Cardenal Stanislaw Dziwisz:. «Si cortamos las raíces, el árbol muere»

El arzobispo de Cracovia invita a los jóvenes, sean cristianos o no, a la JMJ

El arzobispo de Cracovia, quién fuera secretario personal de Juan Pablo II, espera que la Jornada Mundial de la Juventud de Cracovia 2016, sirva para difundir los valores morales y de paz, en un mundo dividido".

Dziwisz invita a acudir a Cracovia todos los jóvenes, sean cristianos o no, que estén abiertos a todos los valores que representa la JMJ. "Estamos esperando a una gran cantidad de jóvenes y, en un tiempo en el que el mundo está dividido y la paz en peligro, queremos crear con los jóvenes un espacio de solidaridad".

El cardenal anima a visitar Polonia, "un país seguro y muy hospitalario"y recalca que Cracovia ofrece no sólo una oportunidad de oración, sino también de "cultura e historia, pues es una de las ciudades más antiguas de Polonia". "Cracovia no es una ciudad Santa, pero es el hogar de muchos santos, como Juan Pablo II", afirma Dziwisz, y con el ejemplo del misterio de Santa Faustina Kowalska, "a quien le fue revelado que de Cracovia saldría la chispa que prepara el mundo para su segunda venida", el cardenal espera que los jóvenes lleven esa chispa, que lleva La Paz. Espera igualmente que los presentes, la prensa incluida, transmitan la divina misericordia.

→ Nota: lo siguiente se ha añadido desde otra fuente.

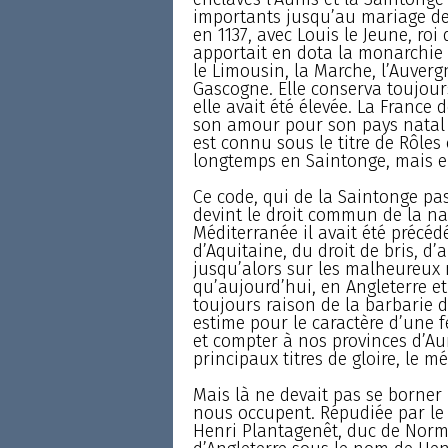
importants jusqu’au mariage de l
en 1137, avec Louis le Jeune, roi
apportait en dota la monarchie l
le Limousin, la Marche, l’Auvergne
Gascogne. Elle conserva toujour
elle avait été élevée. La France d
son amour pour son pays natal l
est connu sous le titre de Rôles
longtemps en Saintonge, mais ell
Ce code, qui de la Saintonge pas
devint le droit commun de la nav
Méditerranée il avait été précédé
d’Aquitaine, du droit de bris, d’
jusqu’alors sur les malheureux 
qu’aujourd’hui, en Angleterre et
toujours raison de la barbarie d
estime pour le caractère d’une 
et compter à nos provinces d’Au
principaux titres de gloire, le mé
Mais là ne devait pas se borner 
nous occupent. Répudiée par le r
Henri Plantagenêt, duc de Norma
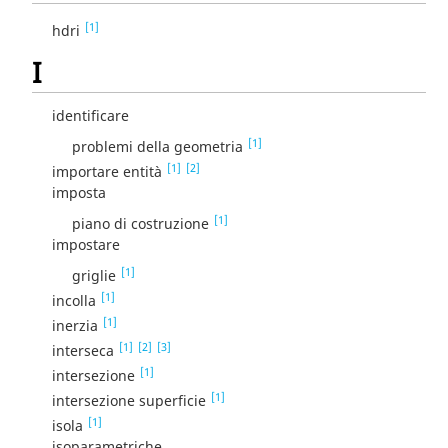
[1]
hdri
I
identificare
[1]
problemi della geometria
[1]
[2]
importare entità
imposta
[1]
piano di costruzione
impostare
[1]
griglie
[1]
incolla
[1]
inerzia
[1]
[2]
[3]
interseca
[1]
intersezione
[1]
intersezione superficie
[1]
isola
isoparametriche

Esta JMJ es especialmente significativa por ser el marco del 25 aniversario de la que tuvo lugar en Częstochowa, y Dziwisz espera que contribuya a crear una nueva manera de pensar en los problemas actuales, como los refugiados y la guerra en Oriente Medio

El cardenal de Cracovia recuerda cómo Juan Pablo II redescubrió los misterios de la Virgen de Fátima, pidiendo a los obispos que consagraran a Rusia al inmaculado corazón de María, y fue cuando empezaron los cambios que llevaron a la caída del telón de acero. Para la JMJ de 1991 pidió ayuda para los jóvenes del este y 200.000 de ellos pudieron participar, y fue el primer momento en que jóvenes del este y el oeste se encontraron, lo que supuso una apertura a la libertad.

"La Iglesia de Polonia no está en crisis, pero hay diferencias entre el norte y el sur de Polonia.", responde el cardenal ante la cuestión del estado de la fe católica en Polonia, donde en el sur del país cerca de un 80% acude a misa, aunque la media nacional es de un 35%. Dziwisz afirma que la JMJ no es una renovación de la fe, "va a renovar, pero va a suponer un nuevo despertar", para los jóvenes europeos y en especial un despertar de los valores morales.

Raíces cristianas de Europa

"Polonia está defendiendo los valores cristianos, las raíces cristianas de Europa. Si cortamos las raíces, el árbol muere"afirma el cardenal de Cracovia, e incide en que ante las críticas que está recibiendo Polonia por su política conservadora, su país "está oponiendo resistencia a tendencias destructivas como el matrimonio homosexual". "Polonia es independiente, es un país dentro de la Unión Europea, sí, pero es un país soberano y libre para tomar sus propias decisiones"concluye el cardenal de Cracovia.